Neosho artist to showcase artwork in CFD Old West Museum Western Art Show

Seth Kinker
Neosho Daily News

The 41st annual Cheyenne Frontier Days (CFD) Western Art Show and Sale, celebrating western art traditions with some of the nation’s top western artists, will take place from Jul. 22 to Aug. 15 in Cheyenne, Wyoming with a reception on Jul. 22 to kick off the 125th Cheyenne Frontier Days.

The CFD Western Art Show is one of the most prestigious shows in the western art community and the Rocky Mountain region that takes place at the CFD Old West Museum.

Since 1981, the Western Art Show has raised over $3 million in support of the museum’s art education, exhibits, collections, and operating funds. The goal of the museum is to cultivate an educational space for the diverse, international community served by and rooted in the American western legacy of the CFD.

This year, it will feature 50 artists from across the nation who’ve depicted images of the American West.

Robyn Cook

One of those artists is Neosho’s Robyn Cook, who has four pieces that will be included in the show.

For Cook, art was always a passion.

“I don't know what really got me into it,” said Cook. “It’s always been an interest of mine; I’ve always loved it ever since I was a little girl. I loved art day in school, I just loved creating things and seeing what else I could come up with, Painting, sculpting, and drawing. Drawing just ended up being my favorite medium. I’ve probably been doing artwork professionally, maybe 20-25 years.

Cook said that it’s a lot of work getting her artwork out to different venues and shows, she had plans to ship out more artwork to more shows in the following days, but it’s challenging, rewarding and fun to participate.

For many years, Cook just drew for the fun of it. But it got to the point where more and more people were asking her for commissioned portraits of their pets or people, whatever was requested, and it grew from there.

“Probably about 20 years ago,” answered Cook when asked about the transition began from hobby to a chance to earn some extra income. “Word of mouth spread, and I kept getting more requests. That’s when I started venturing out trying to do juried shows, trying to get a little more national recognition by doing those shows by getting the art and my name out there for galleries and what not.”

Juried shows mean artists sends in artwork and then they are told whether their art was accepted, or not, for the show.

Cook works from home for Leggett and Platte in Carthage in their printing department. Working from home, where she has a studio for her art, allows her more flexibility to draw and work.

She touched on the balancing act that she’s performed over the years, juggling a full-time job, and working on the evening and weekends to continue growing the art side of things.

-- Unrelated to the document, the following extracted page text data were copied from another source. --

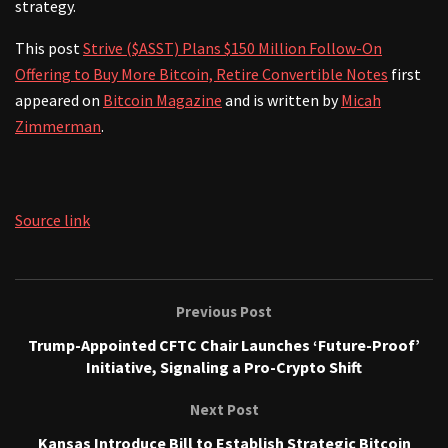
strategy.
This post
Strive ($ASST) Plans $150 Million Follow-On
Offering to Buy More Bitcoin, Retire Convertible Notes
first
appeared on
Bitcoin Magazine
and is written by
Micah
Zimmerman
.
Source link
Previous Post
Trump-Appointed CFTC Chair Launches ‘Future-Proof’
Initiative, Signaling a Pro-Crypto Shift
Next Post
Kansas Introduce Bill to Establish Strategic Bitcoin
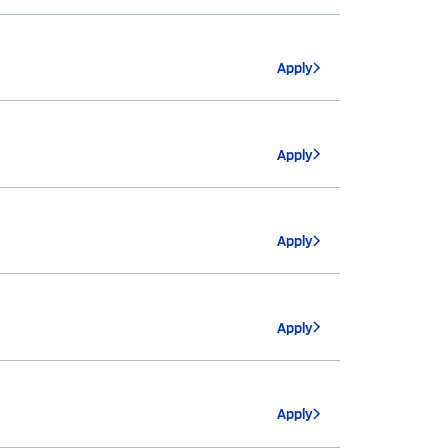
Apply
Apply
Apply
Apply
Apply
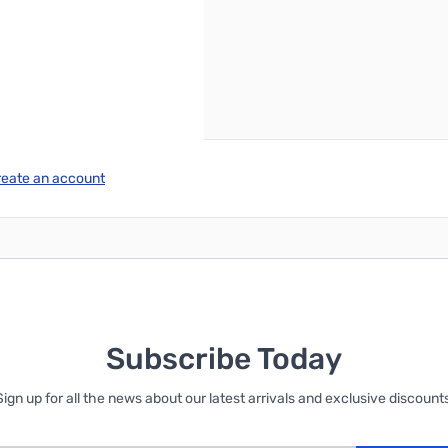
reate an account
Subscribe Today
Sign up for all the news about our latest arrivals and exclusive discounts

The CFD Western Art Show focuses on western art traditions, a favorite subject of Cook’s art.

“I like to draw the animals more than anything,” said Cook. “Drawing a western scene, the horses, the rode bulls and baby calves. I like the farm/western themed artwork, it’s always been my priority when I do my drawings for shows.”

Cook has been submitting artwork to another one of the museums shows, the Western Spirit Art Show, and won an award that automatically qualified her to participate in the CFD Western Art Show and Sale.

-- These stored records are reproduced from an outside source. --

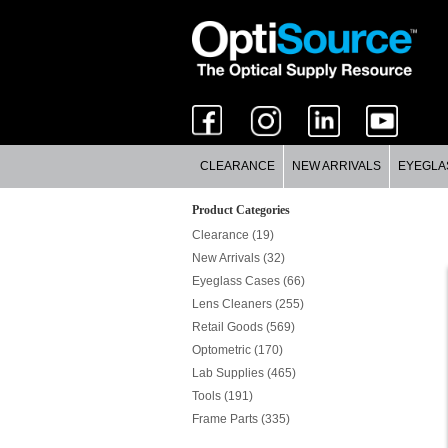
CLEARANCE
NEW ARRIVALS
EYEGLA
Product Categories
Clearance (19)
New Arrivals (32)
Eyeglass Cases (66)
Lens Cleaners (255)
Retail Goods (569)
Optometric (170)
Lab Supplies (465)
Tools (191)
Frame Parts (335)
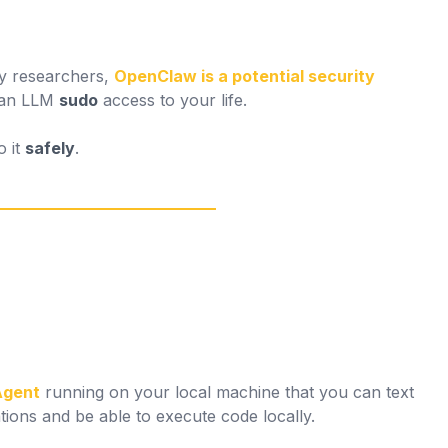
ty researchers,
OpenClaw is a potential security
g an LLM
sudo
access to your life.
o it
safely
.
Agent
running on your local machine that you can text
ions and be able to execute code locally.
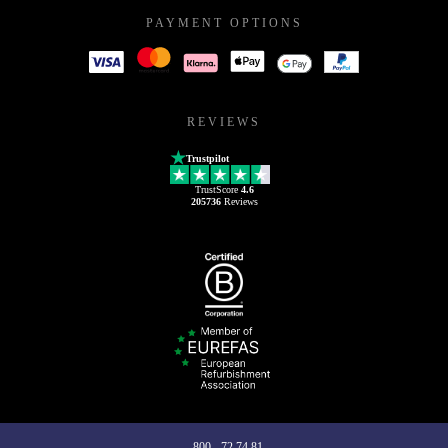
PAYMENT OPTIONS
REVIEWS
Trustpilot
TrustScore
4.6
205736
Reviews
800 - 72 74 81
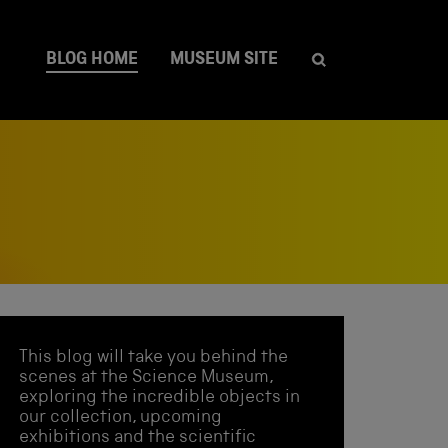
BLOG HOME
MUSEUM SITE
This blog will take you behind the
scenes at the Science Museum,
exploring the incredible objects in
our collection, upcoming
exhibitions and the scientific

This year will be her second year participating in the CFD Western Art Show and Sale after also participating last year.

“It’s really exciting to get to participate in it a second time,” said Cook.

Cook will have four pieces, First Sign of Spring, American Gangster, A Mother’s Love and The Runaway, on display and for sale at the CFD Western Art Show and Sale.

“I’m constantly working on things,” said Cook when asked about the process in what to submit for the show. “Sometimes I’ll have several (pieces) and I’ll pick some I want to send to different shows. There was a couple of them, I actually did specifically for that show because I thought they might go over well. A bronco drawing and another one called The First Sign of Spring, I thought they might go over well there. A lot of times I just pick out what I think would go over well at that show.”

Depending on the size of the drawing, Cook says they can take anywhere from 20-30 hours or more, but she never really keeps track.

Although her long-time hobby has turned into something that she can profit from as well, Cook never thought she would be able to sell her art.

"I really didn’t. I thought it would be something I did for fun,” said Cook. “Once in a while I entered some shows and once in a while, I received an award or made a sale and its kind of motivated me to keep trying. I started trying to participate and submit to more shows and get more and more involved to get my name out there.”

“It’s really grown over the years that’s for sure, it’s surprising,” added Cook. “It’s just so rewarding to get to draw, even if it’s for myself. Something I think would be an interesting piece. It’s fun to see how it turns out and where I can improve and what I can learn from.”